Klachten van plaat of schroeven (zeldzaam)
In zeldzame gevallen kunnen patiënten klachten krijgen van het uitstekende plaat- en schroef materiaal. Pezen en soms de huid kunnen hierdoor geïrriteerd raken of zelfs knappen. Dit kan dan een reden zijn om het materiaal te laten verwijderen. In principe is het materiaal gemaakt voor levenslang gebruik. Er kunnen geen allergieën optreden of afstotingsreacties. Ook het poortje op luchthavens gaat niet af.
Peesbeschadiging (zeer zeldzaam)
Soms kan het schroefje of plaatje op het bot leiden tot een pees beschadiging waardoor het ineens onmogelijk is om duim of andere vingers te strekken of te buigen. Indien u dit bemerkt moet u zich melden in het ziekenhuis bij uw chirurg. De geknapte pees moet dan soms weer gehecht worden en het plaatmateriaal verwijderd worden.
Blijvende lichte stijfheid van de pols (regelmatig)
Doordat het kraakbeen soms beschadigd is, kan de pols blijvend stijfheid oplopen. Meestal bemerkt u dit niet in het dagelijks functioneren. In uiterste gevallen kan dit leiden tot vervroegde slijtage, stijfheid en pijnklachten. Fysiotherapie kan hierbij helpen. Soms is aanvullend onderzoek in de vorm van een scan of kijkoperatie nodig om te zien wat het probleem veroorzaakt.
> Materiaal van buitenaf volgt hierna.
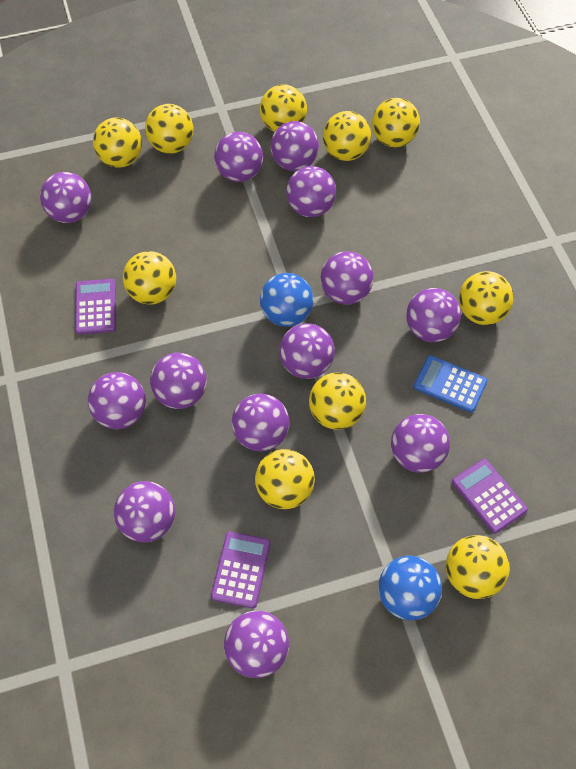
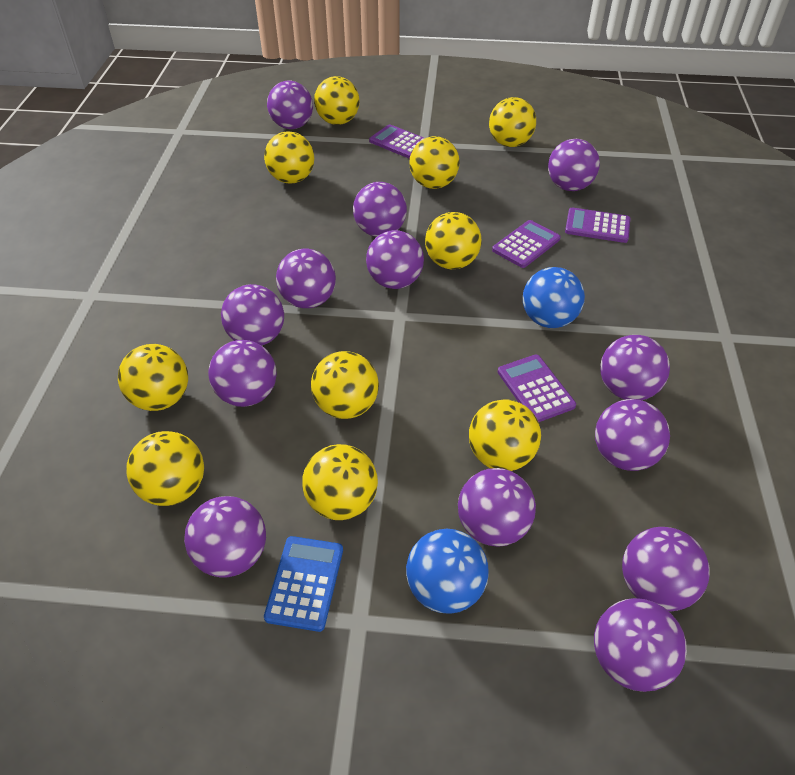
purple calculator: [75,279,116,335] [211,532,271,609] [452,459,528,534] = 3 -> [369,124,425,159] [492,220,561,268] [498,355,576,422] [565,207,630,243] = 4

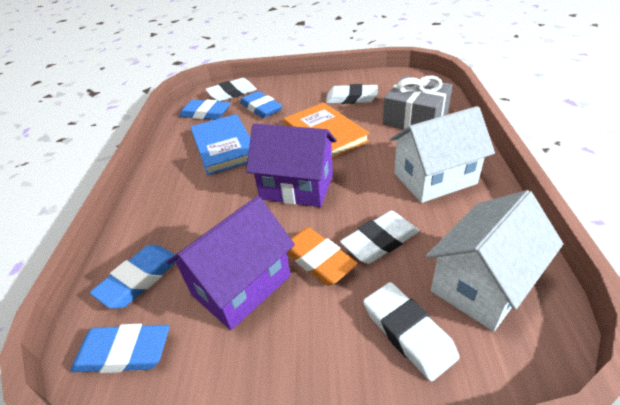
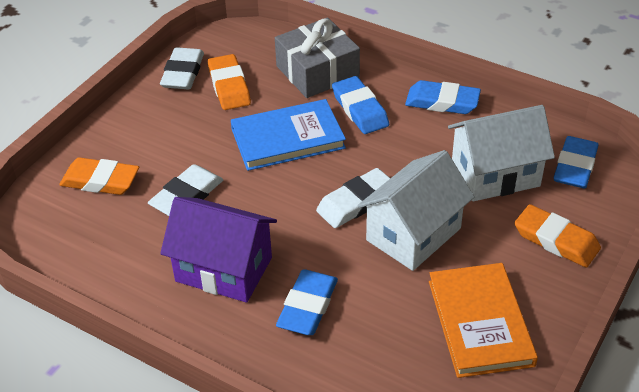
orange eraser: [287,227,358,285] = 1 -> [59,157,139,195] [208,54,251,110] [514,204,601,268] = 3
purple house: [167,196,295,330] [246,124,337,207] = 2 -> [160,197,277,303] = 1
white eraser: [205,78,257,101] [326,84,378,104] [340,211,419,264] [363,282,460,382] = 4 -> [148,164,223,216] [160,47,204,89] [316,168,390,228] = 3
Beschadiging banden/TFCC (vaak)
Bij een polsbreuk is er vrijwel altijd ook schade van 'de meniscus van de pols', het TFCC. Dit ingewikkelde bandencomplex bevindt zich tussen de middenhandsbeentjes en ellepijp en functioneert als schokdemper. Door de breuk te behandelen door gips of operatie, behandelen we ook dit bandensysteem automatisch mee zodat het weer spontaan kan vergroeien. In zeldzame gevallen houden patiënten hier klachten van. Een scan of kijkoperatie kan dan aantonen of er problemen van zichtbaar zijn. In enkele gevallen is een aanvullende hersteloperatie hiervan nodig.